> **EXERCISE**
Which countries, states, and cities are named in the text below about Aruna's blue swimming crab partnership with North Coast Seafoods?

> **TEXT PROVIDED**
= Beginning of Section =
Aruna partners with North Coast Seafood in bringing traceable blue swimming crab to US

The B2B e-commerce platform’s strategic partnership with North Coast is bringing blue swimming crab to the U.S. via a program that boosts income for Indonesian fishermen
North Coast Seafoods and Aruna employees pose in their shared booth at Seafood Expo North America 2024
North Coast Seafoods and Aruna have partnered to bring the latter company's blue swimming crab to the U.S. | Photo by Chris Chase/SeafoodSource
6 Min

Indonesia-based e-commerce and supply chain integration platform Aruna has partnered with North Coast Seafoods to bring blue swimming crab caught within its network of fishermen to the U.S.

Aruna, a startup founded in 2016, works to create a fair trading environment for Indonesian fishermen to improve their livelihoods while simultaneously enhancing the traceability of the country's blue swimming crab fishery.

Aruna CEO and Co-Founder Farid Naufal Aslam told SeafoodSource during Seafood Expo North America – which ran from 10 to 12 March in Boston, Massachusetts, U.S.A. – that the company accomplishes its goals by giving fishermen the tools they need to enjoy a more transparent trading environment and reduce middlemen. 

To accomplish that goal, Aruna has created a business-to-business (B2B) e-commerce and supply chain integration platform that directly connects 55,000 fishermen in Indonesia with buyers.
= End of Section =
> **INFORMATION SHOWN**
= Beginning of Section =
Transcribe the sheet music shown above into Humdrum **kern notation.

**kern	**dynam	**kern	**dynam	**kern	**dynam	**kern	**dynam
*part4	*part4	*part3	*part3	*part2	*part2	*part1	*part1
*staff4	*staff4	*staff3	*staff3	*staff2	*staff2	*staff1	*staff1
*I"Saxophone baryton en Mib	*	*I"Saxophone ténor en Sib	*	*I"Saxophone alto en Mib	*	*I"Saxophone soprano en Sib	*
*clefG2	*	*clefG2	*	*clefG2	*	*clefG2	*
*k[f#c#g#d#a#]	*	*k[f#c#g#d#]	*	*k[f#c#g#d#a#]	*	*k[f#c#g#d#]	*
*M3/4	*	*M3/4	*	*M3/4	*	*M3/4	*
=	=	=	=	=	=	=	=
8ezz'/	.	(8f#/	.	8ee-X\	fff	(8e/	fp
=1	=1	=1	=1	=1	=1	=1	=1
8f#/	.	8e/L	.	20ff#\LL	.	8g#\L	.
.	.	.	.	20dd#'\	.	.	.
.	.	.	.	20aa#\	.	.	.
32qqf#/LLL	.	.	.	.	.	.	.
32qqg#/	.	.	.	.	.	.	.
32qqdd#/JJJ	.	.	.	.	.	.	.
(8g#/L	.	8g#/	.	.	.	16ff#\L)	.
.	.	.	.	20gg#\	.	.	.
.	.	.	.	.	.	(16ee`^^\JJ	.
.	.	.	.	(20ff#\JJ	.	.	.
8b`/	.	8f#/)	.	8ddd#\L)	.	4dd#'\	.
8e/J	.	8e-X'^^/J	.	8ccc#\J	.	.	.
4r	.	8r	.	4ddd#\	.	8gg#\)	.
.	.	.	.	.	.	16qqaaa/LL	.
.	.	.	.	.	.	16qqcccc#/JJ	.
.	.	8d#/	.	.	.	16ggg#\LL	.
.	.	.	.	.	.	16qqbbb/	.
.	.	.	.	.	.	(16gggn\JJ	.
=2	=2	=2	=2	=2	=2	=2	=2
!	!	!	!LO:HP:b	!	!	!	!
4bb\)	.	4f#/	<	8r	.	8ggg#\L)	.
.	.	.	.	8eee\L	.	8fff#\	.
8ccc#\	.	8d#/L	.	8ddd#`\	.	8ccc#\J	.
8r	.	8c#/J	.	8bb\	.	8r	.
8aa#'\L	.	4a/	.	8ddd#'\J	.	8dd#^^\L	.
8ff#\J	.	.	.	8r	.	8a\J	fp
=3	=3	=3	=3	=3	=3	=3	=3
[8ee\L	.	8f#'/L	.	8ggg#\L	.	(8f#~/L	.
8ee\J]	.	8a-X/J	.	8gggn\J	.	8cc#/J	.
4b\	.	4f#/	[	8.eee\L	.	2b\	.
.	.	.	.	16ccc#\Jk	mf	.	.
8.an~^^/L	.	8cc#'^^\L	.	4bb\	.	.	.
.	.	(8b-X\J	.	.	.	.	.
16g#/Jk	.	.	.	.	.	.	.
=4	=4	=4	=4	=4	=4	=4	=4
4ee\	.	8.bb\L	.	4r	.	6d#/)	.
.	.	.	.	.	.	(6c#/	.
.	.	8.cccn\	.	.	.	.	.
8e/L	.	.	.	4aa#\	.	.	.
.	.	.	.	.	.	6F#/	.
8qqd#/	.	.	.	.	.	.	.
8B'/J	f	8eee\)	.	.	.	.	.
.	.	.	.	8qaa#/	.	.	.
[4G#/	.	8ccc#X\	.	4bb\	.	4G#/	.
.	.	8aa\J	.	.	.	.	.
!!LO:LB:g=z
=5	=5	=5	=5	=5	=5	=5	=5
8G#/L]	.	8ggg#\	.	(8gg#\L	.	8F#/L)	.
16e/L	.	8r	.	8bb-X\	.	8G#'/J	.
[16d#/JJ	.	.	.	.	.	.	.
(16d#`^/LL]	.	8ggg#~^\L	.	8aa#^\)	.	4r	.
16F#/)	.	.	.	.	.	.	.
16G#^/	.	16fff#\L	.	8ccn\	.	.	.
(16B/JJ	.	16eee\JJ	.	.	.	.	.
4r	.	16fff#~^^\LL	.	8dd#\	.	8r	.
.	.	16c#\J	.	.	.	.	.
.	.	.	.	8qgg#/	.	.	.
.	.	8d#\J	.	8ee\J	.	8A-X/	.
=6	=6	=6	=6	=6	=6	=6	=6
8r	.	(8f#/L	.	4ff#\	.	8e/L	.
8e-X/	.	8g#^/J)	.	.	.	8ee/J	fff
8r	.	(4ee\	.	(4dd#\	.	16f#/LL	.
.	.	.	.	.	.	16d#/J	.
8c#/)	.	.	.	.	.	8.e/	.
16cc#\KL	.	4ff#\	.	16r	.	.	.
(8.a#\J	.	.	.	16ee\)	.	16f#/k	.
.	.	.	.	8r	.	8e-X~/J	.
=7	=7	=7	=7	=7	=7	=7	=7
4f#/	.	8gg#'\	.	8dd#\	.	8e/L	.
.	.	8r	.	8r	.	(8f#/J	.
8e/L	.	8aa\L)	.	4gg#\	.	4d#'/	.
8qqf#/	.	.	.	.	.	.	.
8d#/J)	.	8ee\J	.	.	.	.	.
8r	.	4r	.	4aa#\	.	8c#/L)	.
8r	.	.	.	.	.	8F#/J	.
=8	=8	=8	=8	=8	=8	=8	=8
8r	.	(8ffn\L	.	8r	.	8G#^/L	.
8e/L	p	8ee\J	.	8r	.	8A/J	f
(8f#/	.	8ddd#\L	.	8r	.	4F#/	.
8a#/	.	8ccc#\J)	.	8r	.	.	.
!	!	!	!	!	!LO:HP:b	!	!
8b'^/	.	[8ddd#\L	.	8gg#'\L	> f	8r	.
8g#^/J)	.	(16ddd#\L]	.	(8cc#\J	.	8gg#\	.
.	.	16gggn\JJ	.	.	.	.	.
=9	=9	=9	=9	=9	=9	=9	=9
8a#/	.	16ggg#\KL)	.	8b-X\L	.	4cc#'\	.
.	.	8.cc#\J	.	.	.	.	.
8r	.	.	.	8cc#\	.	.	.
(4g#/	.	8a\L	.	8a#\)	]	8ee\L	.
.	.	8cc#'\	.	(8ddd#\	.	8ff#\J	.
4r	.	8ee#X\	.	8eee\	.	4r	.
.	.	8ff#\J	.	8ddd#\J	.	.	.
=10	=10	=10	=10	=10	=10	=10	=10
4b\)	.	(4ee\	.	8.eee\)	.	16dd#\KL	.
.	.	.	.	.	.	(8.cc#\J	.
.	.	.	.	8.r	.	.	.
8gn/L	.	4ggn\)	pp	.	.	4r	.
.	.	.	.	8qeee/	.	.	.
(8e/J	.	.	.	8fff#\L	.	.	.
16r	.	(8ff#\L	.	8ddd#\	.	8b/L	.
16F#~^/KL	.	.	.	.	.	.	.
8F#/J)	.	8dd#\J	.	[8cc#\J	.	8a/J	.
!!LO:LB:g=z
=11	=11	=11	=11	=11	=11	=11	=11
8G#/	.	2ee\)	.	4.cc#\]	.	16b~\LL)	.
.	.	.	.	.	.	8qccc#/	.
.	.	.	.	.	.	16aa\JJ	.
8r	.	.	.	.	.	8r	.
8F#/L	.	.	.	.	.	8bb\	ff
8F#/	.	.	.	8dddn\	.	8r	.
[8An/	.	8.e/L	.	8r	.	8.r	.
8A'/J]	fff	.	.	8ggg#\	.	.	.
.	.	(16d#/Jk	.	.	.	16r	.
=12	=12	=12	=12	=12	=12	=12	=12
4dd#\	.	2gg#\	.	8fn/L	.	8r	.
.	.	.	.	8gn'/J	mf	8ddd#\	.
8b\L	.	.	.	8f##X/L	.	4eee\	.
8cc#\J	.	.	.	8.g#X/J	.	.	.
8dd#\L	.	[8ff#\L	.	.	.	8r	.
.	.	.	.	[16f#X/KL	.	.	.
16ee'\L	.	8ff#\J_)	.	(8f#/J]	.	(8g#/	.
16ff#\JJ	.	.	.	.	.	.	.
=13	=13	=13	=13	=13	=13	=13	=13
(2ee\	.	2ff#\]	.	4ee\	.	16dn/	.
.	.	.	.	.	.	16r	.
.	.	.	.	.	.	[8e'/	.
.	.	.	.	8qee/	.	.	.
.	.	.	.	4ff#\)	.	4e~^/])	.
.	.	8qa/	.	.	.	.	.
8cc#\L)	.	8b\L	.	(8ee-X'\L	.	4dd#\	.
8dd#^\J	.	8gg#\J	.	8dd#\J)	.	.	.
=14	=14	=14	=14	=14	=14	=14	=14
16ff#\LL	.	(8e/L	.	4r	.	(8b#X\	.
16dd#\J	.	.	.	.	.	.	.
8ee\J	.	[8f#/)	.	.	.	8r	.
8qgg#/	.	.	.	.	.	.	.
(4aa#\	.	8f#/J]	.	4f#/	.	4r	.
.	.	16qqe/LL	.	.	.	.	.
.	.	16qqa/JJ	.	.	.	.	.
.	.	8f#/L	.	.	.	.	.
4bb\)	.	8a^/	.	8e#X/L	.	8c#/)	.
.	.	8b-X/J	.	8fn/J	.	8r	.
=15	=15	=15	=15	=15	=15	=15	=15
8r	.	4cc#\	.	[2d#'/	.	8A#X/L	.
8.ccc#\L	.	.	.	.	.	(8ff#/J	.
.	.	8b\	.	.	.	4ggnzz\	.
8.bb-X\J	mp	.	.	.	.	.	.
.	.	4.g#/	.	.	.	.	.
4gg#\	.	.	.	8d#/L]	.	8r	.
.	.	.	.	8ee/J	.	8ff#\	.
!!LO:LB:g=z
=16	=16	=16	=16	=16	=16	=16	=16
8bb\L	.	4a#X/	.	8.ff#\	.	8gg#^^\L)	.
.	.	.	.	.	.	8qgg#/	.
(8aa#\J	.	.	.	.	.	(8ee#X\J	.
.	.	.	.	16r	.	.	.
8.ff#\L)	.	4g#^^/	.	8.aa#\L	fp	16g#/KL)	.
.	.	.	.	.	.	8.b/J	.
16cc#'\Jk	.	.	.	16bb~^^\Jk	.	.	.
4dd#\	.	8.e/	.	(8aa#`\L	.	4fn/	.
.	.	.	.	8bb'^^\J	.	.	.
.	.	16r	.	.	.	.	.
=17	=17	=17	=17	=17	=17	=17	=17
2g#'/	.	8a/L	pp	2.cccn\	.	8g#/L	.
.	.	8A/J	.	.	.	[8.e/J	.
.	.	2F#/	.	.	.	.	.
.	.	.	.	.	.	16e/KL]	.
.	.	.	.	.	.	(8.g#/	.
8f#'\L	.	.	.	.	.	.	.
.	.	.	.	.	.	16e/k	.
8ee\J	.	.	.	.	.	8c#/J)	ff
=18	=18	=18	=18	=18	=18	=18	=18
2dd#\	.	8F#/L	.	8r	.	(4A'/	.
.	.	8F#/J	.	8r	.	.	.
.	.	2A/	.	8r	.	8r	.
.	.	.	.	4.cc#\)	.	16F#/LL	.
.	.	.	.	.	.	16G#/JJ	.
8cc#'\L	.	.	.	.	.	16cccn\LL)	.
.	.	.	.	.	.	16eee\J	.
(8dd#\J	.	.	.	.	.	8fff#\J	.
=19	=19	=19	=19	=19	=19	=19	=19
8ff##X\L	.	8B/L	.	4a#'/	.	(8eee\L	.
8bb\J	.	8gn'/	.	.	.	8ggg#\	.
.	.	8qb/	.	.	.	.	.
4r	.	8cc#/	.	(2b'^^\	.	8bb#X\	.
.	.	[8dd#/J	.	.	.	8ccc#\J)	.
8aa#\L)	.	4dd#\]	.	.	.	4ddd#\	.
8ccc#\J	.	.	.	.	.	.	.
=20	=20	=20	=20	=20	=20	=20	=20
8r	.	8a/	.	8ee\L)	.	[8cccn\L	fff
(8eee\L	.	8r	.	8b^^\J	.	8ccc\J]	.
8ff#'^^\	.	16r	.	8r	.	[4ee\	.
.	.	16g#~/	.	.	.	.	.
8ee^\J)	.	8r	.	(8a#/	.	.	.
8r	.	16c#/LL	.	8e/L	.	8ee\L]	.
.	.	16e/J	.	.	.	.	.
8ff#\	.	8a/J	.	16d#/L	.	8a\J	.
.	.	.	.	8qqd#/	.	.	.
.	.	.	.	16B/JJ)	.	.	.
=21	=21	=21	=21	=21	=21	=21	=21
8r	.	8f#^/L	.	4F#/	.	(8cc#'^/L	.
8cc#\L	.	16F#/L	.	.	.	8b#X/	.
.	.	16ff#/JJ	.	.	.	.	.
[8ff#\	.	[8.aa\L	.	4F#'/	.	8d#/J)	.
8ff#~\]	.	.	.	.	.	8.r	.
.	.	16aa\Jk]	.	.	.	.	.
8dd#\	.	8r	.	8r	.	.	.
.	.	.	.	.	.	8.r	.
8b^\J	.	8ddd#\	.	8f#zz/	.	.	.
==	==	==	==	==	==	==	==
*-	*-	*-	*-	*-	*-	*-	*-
= End of Section =
> **SOLUTION FOR THIS EXERCISE**
- Indonesia
- U.S.
- Boston
- Massachusetts